# Task instructions:
Look through the records below, and whenever a line contains "artwork", copy it.

# Data under study:
---

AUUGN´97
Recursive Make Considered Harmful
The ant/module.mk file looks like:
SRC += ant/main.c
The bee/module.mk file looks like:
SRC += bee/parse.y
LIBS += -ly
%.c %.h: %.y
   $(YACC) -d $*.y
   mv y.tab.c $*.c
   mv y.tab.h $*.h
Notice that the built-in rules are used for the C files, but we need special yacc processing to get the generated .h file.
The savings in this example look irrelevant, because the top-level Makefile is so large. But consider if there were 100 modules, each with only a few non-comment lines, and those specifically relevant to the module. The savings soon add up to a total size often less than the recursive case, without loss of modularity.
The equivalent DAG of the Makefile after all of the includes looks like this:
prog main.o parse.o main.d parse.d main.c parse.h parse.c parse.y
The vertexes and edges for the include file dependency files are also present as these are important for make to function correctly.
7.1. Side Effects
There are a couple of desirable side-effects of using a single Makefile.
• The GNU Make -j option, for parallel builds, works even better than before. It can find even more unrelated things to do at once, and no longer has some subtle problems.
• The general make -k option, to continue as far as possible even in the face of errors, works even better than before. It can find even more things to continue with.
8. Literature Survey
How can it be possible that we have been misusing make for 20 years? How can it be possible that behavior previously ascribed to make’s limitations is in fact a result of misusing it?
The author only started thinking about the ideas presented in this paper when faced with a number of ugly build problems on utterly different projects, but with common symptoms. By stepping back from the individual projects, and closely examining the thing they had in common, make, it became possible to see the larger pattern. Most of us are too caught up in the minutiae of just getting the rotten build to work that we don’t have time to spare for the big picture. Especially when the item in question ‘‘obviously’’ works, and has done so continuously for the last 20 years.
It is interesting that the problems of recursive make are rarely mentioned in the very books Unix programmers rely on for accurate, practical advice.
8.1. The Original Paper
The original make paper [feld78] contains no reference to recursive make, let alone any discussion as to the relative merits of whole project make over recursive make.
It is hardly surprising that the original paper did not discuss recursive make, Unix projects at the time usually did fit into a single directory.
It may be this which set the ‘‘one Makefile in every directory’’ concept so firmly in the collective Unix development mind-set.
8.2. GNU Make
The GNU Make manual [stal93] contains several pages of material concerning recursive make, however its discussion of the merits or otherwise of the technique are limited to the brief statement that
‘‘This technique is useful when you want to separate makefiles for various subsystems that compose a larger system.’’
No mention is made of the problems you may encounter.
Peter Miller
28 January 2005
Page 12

---

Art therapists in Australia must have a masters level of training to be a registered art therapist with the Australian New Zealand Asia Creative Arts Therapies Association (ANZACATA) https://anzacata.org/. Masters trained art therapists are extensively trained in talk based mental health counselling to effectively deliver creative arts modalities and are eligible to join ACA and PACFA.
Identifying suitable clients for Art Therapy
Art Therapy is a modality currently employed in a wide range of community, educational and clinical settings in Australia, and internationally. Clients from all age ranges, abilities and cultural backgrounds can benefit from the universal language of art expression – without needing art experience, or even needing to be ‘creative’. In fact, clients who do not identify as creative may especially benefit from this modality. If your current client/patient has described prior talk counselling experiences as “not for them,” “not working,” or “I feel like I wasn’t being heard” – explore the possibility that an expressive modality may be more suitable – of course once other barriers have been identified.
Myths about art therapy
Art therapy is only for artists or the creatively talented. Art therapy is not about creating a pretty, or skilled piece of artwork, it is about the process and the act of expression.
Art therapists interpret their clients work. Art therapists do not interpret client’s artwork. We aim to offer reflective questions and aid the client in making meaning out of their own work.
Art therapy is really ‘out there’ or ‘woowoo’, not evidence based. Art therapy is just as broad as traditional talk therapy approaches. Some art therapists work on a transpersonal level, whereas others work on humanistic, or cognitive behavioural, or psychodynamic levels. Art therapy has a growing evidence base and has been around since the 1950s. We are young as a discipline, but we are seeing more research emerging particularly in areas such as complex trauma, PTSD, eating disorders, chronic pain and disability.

---

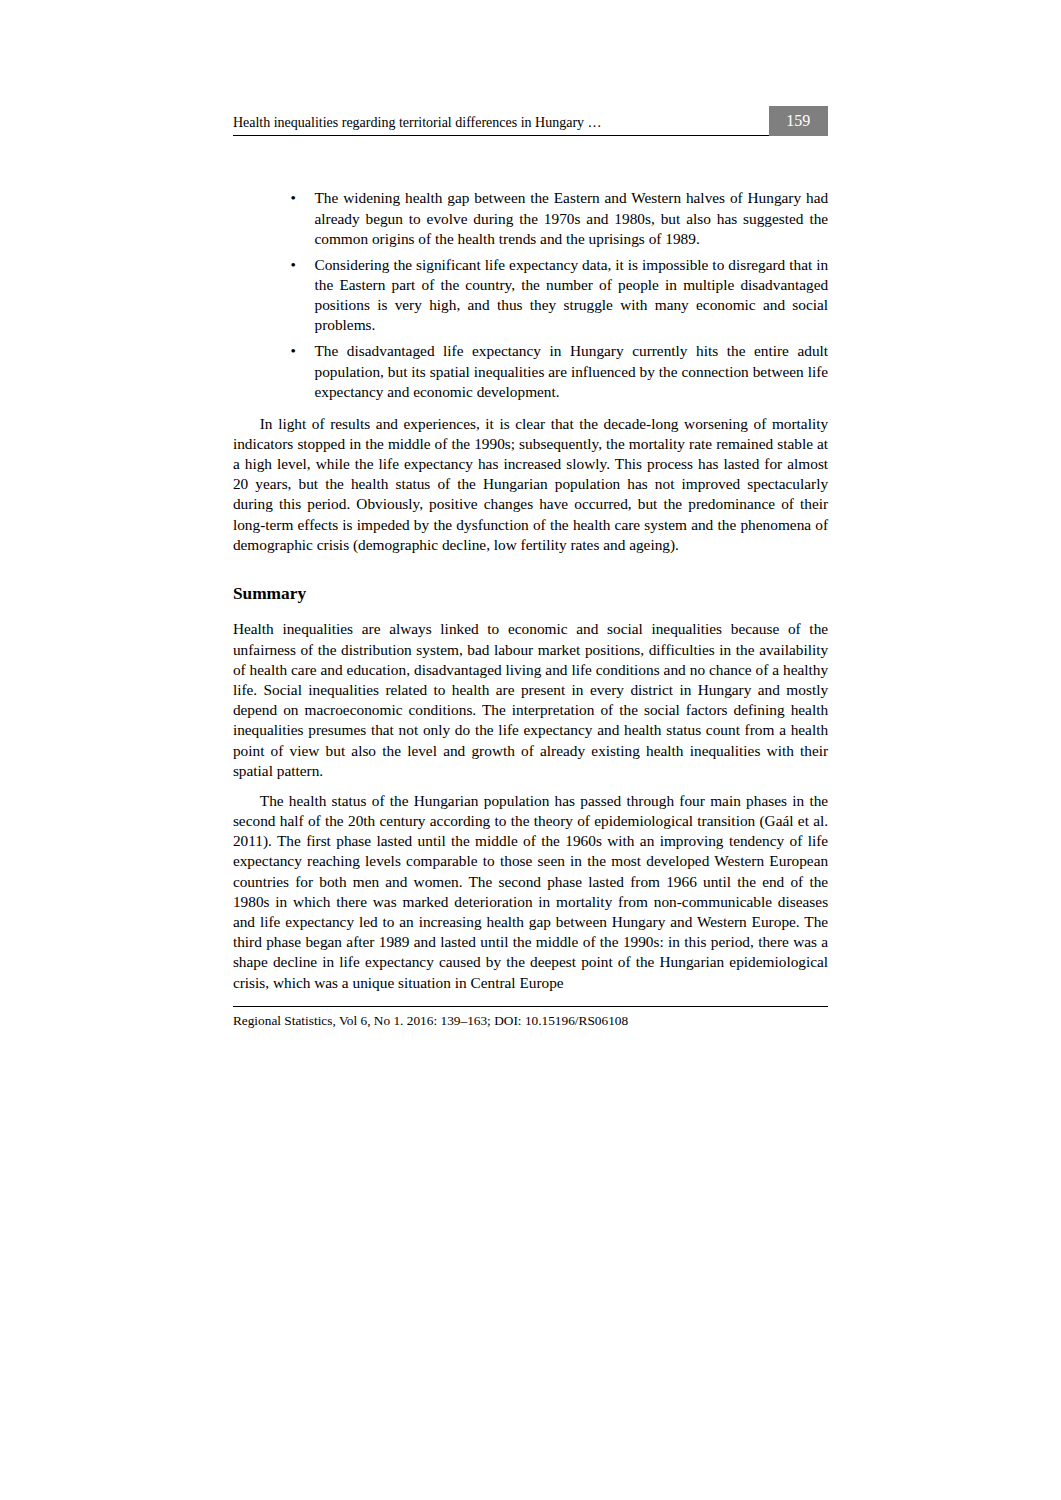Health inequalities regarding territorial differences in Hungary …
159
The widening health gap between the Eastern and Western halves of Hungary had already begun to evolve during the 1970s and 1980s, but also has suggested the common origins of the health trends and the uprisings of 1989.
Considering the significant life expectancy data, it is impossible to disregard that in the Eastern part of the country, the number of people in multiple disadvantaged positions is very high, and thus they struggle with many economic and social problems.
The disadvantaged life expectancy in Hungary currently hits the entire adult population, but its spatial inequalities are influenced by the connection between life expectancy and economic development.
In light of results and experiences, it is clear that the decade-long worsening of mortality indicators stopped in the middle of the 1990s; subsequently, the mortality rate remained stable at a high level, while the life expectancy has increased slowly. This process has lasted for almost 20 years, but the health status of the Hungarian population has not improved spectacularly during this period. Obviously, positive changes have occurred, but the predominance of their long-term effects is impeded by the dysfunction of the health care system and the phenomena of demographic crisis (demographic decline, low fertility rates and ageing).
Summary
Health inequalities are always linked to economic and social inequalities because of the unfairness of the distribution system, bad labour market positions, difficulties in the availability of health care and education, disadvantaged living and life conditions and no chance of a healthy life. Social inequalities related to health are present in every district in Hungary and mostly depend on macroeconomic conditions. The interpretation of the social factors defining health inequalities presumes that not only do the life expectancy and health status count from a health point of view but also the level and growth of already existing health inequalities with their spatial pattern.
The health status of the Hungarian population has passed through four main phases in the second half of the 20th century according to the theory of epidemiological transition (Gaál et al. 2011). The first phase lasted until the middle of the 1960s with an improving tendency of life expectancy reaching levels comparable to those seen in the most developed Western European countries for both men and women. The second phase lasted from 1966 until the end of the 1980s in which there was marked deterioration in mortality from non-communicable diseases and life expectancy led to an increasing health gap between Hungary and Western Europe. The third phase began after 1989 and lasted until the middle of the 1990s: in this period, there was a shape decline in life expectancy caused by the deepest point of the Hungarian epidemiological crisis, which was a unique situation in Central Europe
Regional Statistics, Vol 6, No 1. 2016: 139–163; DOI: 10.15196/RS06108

---

# Answer space:
Art therapy is only for artists or the creatively talented. Art therapy is not about creating a pretty, or skilled piece of artwork, it is about the process and the act of expression.
Art therapists interpret their clients work. Art therapists do not interpret client’s artwork. We aim to offer reflective questions and aid the client in making meaning out of their own work.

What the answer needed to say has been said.